Greece along with another fourteen EU member states has called on the European Commission to impose a price cap on gas imports to tackle the energy crisis in Europe.
As soaring energy bills threaten to undermine popular support for governments, the leaders of fifteen member states sent a joint letter to the Commission.
Greece’s PM Kyriakos Mitsotakis made the letter public through Twitter. “Great news in the fight against high energy prices! A majority of fifteen member-states now back the request to the Commission to implement a price cap on natural gas!” he said.
“The price cap…is the one measure that will help every member state to mitigate the inflationary pressure, manage expectations and provide a framework in case of potential supply disruptions, and limit the extra profits in the sector,” the letter addressed to Commissioner for Energy Kadri Simson.
“This cap is the priority and should be applied to all wholesale natural gas transactions, and not limited to imports from specific jurisdictions,” the letter stated. “It can be designed in such a way as to ensure security of supply and the free flow of gas within Europe while achieving our shared objective to reduce gas demand.”

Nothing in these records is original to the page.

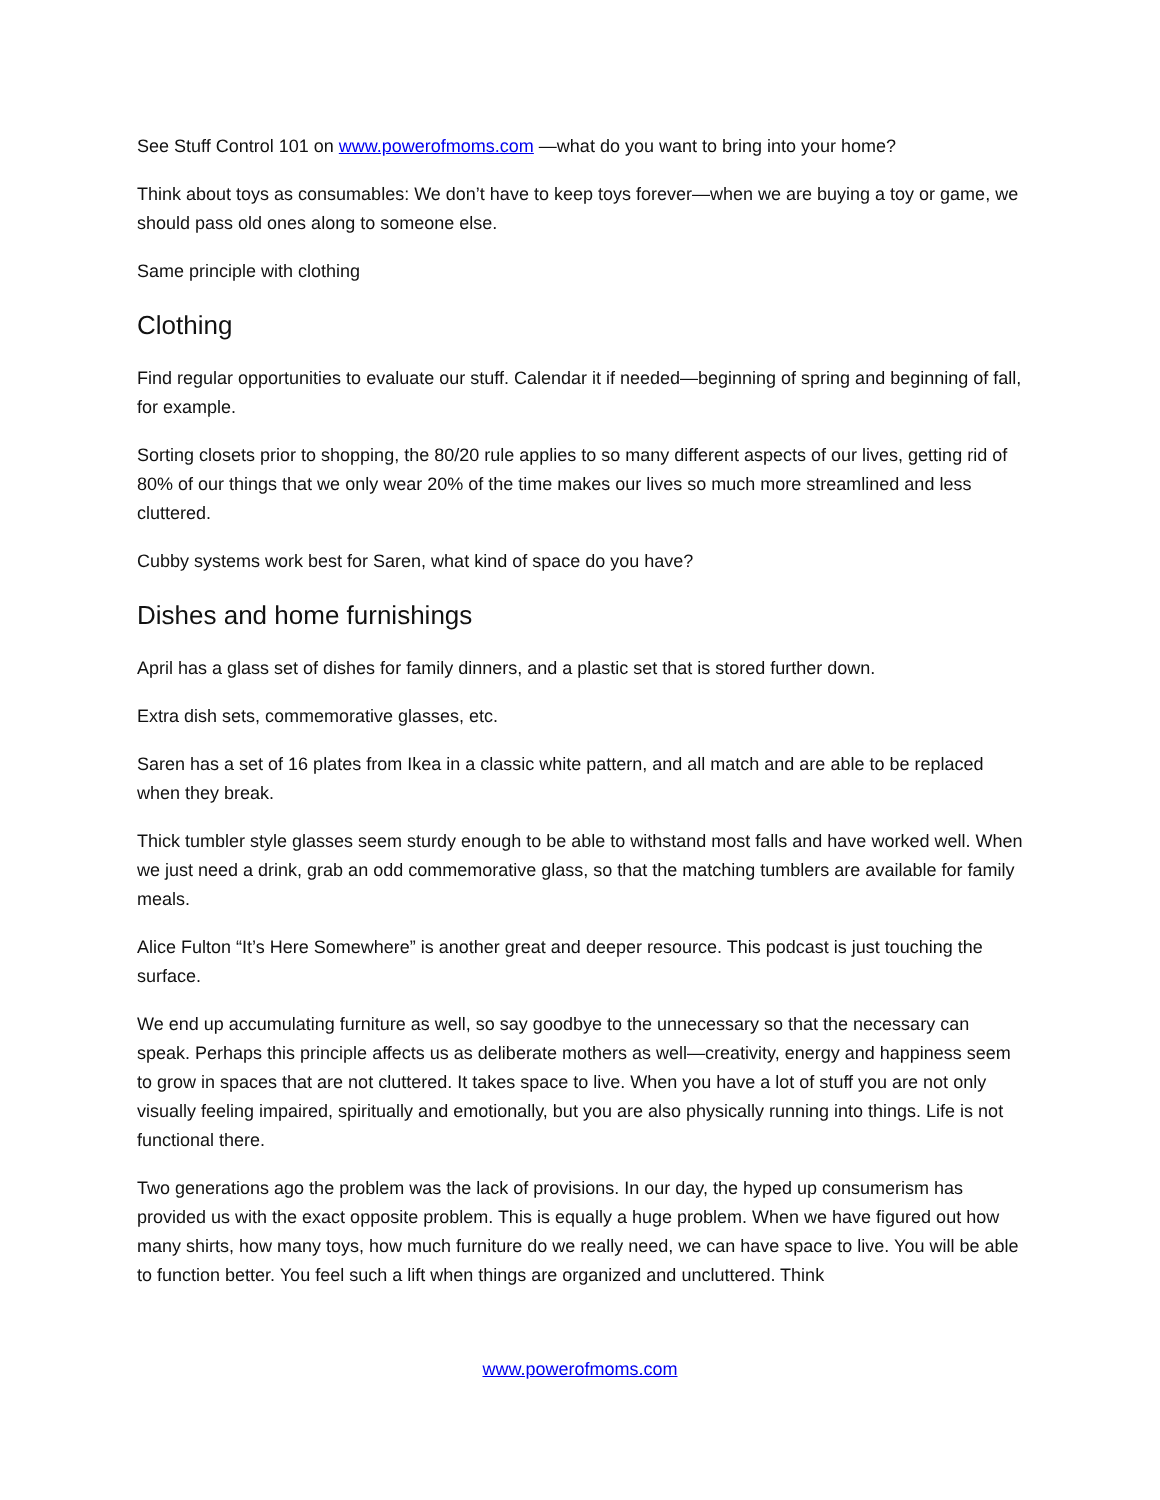See Stuff Control 101 on www.powerofmoms.com —what do you want to bring into your home?
Think about toys as consumables: We don’t have to keep toys forever—when we are buying a toy or game, we should pass old ones along to someone else.
Same principle with clothing
Clothing
Find regular opportunities to evaluate our stuff. Calendar it if needed—beginning of spring and beginning of fall, for example.
Sorting closets prior to shopping, the 80/20 rule applies to so many different aspects of our lives, getting rid of 80% of our things that we only wear 20% of the time makes our lives so much more streamlined and less cluttered.
Cubby systems work best for Saren, what kind of space do you have?
Dishes and home furnishings
April has a glass set of dishes for family dinners, and a plastic set that is stored further down.
Extra dish sets, commemorative glasses, etc.
Saren has a set of 16 plates from Ikea in a classic white pattern, and all match and are able to be replaced when they break.
Thick tumbler style glasses seem sturdy enough to be able to withstand most falls and have worked well. When we just need a drink, grab an odd commemorative glass, so that the matching tumblers are available for family meals.
Alice Fulton “It’s Here Somewhere” is another great and deeper resource. This podcast is just touching the surface.
We end up accumulating furniture as well, so say goodbye to the unnecessary so that the necessary can speak. Perhaps this principle affects us as deliberate mothers as well—creativity, energy and happiness seem to grow in spaces that are not cluttered. It takes space to live. When you have a lot of stuff you are not only visually feeling impaired, spiritually and emotionally, but you are also physically running into things. Life is not functional there.
Two generations ago the problem was the lack of provisions. In our day, the hyped up consumerism has provided us with the exact opposite problem. This is equally a huge problem. When we have figured out how many shirts, how many toys, how much furniture do we really need, we can have space to live. You will be able to function better. You feel such a lift when things are organized and uncluttered. Think
www.powerofmoms.com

The letter further maintained that “this cap is the priority and can be complemented with proposals to strengthen the financial oversight of the gas market and develop alternative benchmarks for gas pricing in Europe.”
“In light of the above, we the undersigned Ministers of Energy call on you to present us with a proposal in this direction to be discussed at the extraordinary Energy Council of 30 September, followed by a legislative proposal as soon as possible,” the letter concluded.

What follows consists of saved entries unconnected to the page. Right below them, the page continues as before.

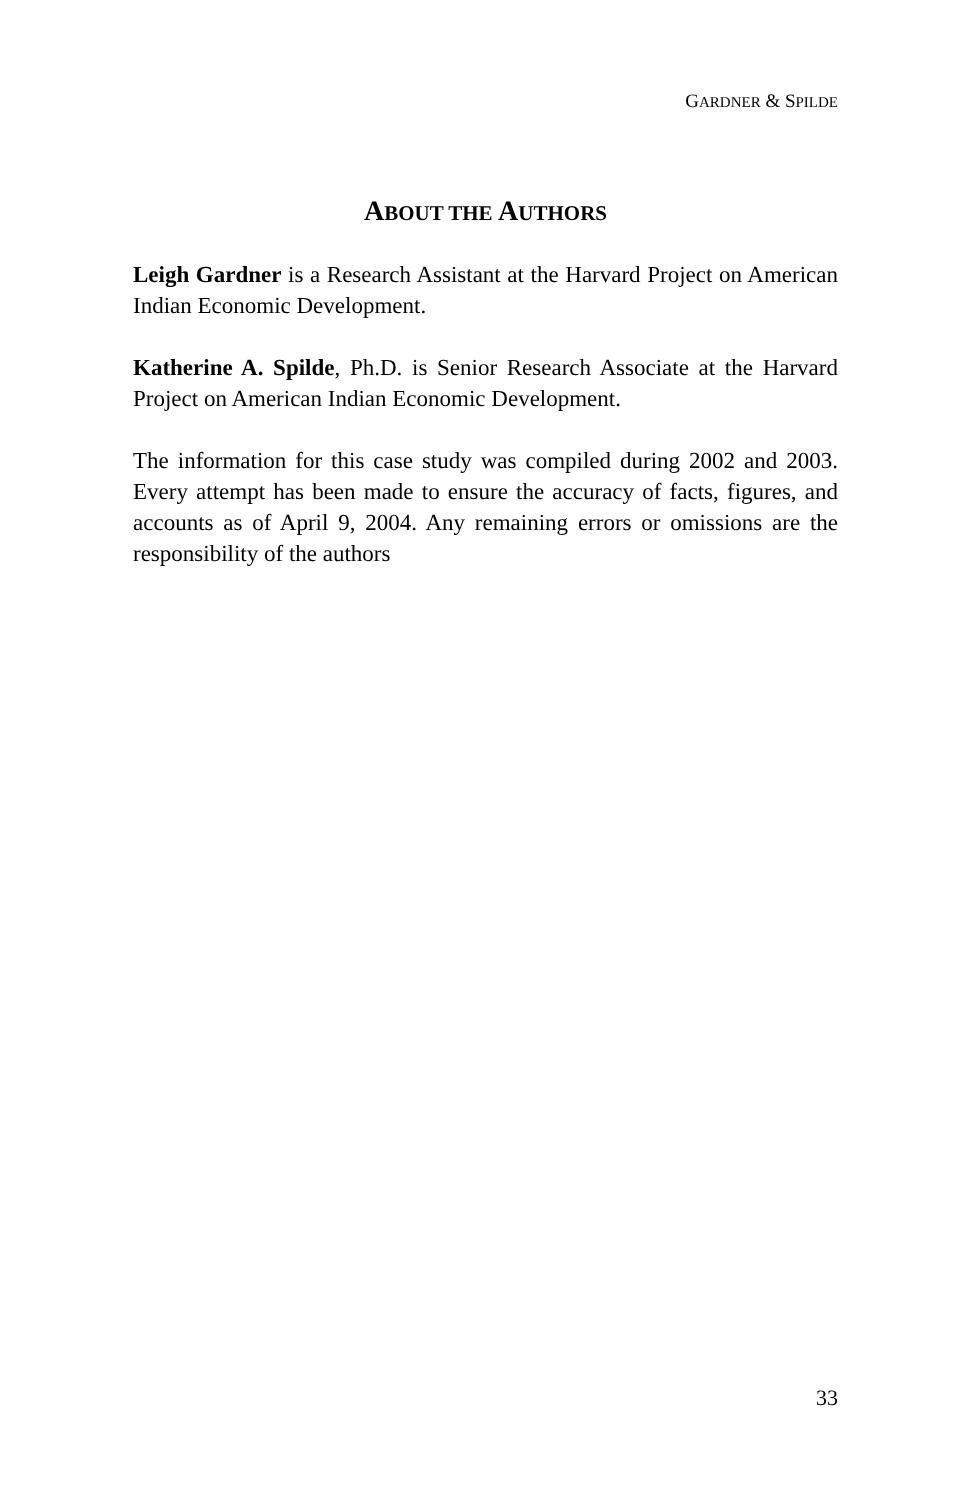GARDNER & SPILDE
ABOUT THE AUTHORS
Leigh Gardner is a Research Assistant at the Harvard Project on American Indian Economic Development.
Katherine A. Spilde, Ph.D. is Senior Research Associate at the Harvard Project on American Indian Economic Development.
The information for this case study was compiled during 2002 and 2003. Every attempt has been made to ensure the accuracy of facts, figures, and accounts as of April 9, 2004. Any remaining errors or omissions are the responsibility of the authors
33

The letter signed by Belgium, Bulgaria, Croatia, France, Greece, Italy, Latvia, Lithuania, Malta, Poland, Portugal, Romania, Slovakia, Slovenia, and Spain marks the first time the supporters of the gas cap join forces in an on-the-record declaration of intent.
Gas price cap opposed by Germany
The calls for an EU-wide price cap on gas imports have gained traction in recent weeks after the record-breaking prices in August reached an all-time high of €346 per megawatt-hour.
Prices gradually decreased since that peak and currently hover just below the €200 mark, which is almost five times the levels of only a year ago.
However, as Euronews notes, the price cap is strongly opposed by Germany and some other EU countries.
“If you introduce a price cap, as the EU unilaterally, and all the other consumers around the world don’t do it, then the gas will go to other consumers and thus we might have a shortage in gas supplies,” Germany’s Minister of State for Europe and Climate Anna Lührmann said last week.
Norway, which replaced Russia as the EU’s leading gas supplier this year, has said it is open to discussing lower fees but is “skeptical” about a wide ceiling.
Greece calls for an 80-billion-euro fund to tackle gas prices
The European Commission should set up an eighty-billion-euro fund to deal with the fallout from high natural gas prices, Greece’s Environment & Energy Minister Kostas Skrekas proposed to EU officials.
Skrekas made the proposal ahead of the Ministers of Energy Emergency Council on Friday in a letter to Executive Vice-President of the European Commission for the European Green Deal Frans Timmermans and Energy Commissioner Kadri Simson.
The minister said the fund would be supported by a special fee of ten euros per thermal MWh that should be imposed on European power producers for the amount of natural gas they use to produce electricity.
The funds would go to support vulnerable households and small and medium-sized enterprises over high natural gas prices, alternative fuel investments, and to cover the emergency needs of producers who are trying to replace Russian natural gas.
The fee would generate nine billion euros annually throughout the EU based on 2021 consumption figures. A low-interest-rate loan of eighty billion euros by the European Investment Bank to start with could be gradually paid off by the annual nine billion euros, according to the proposal.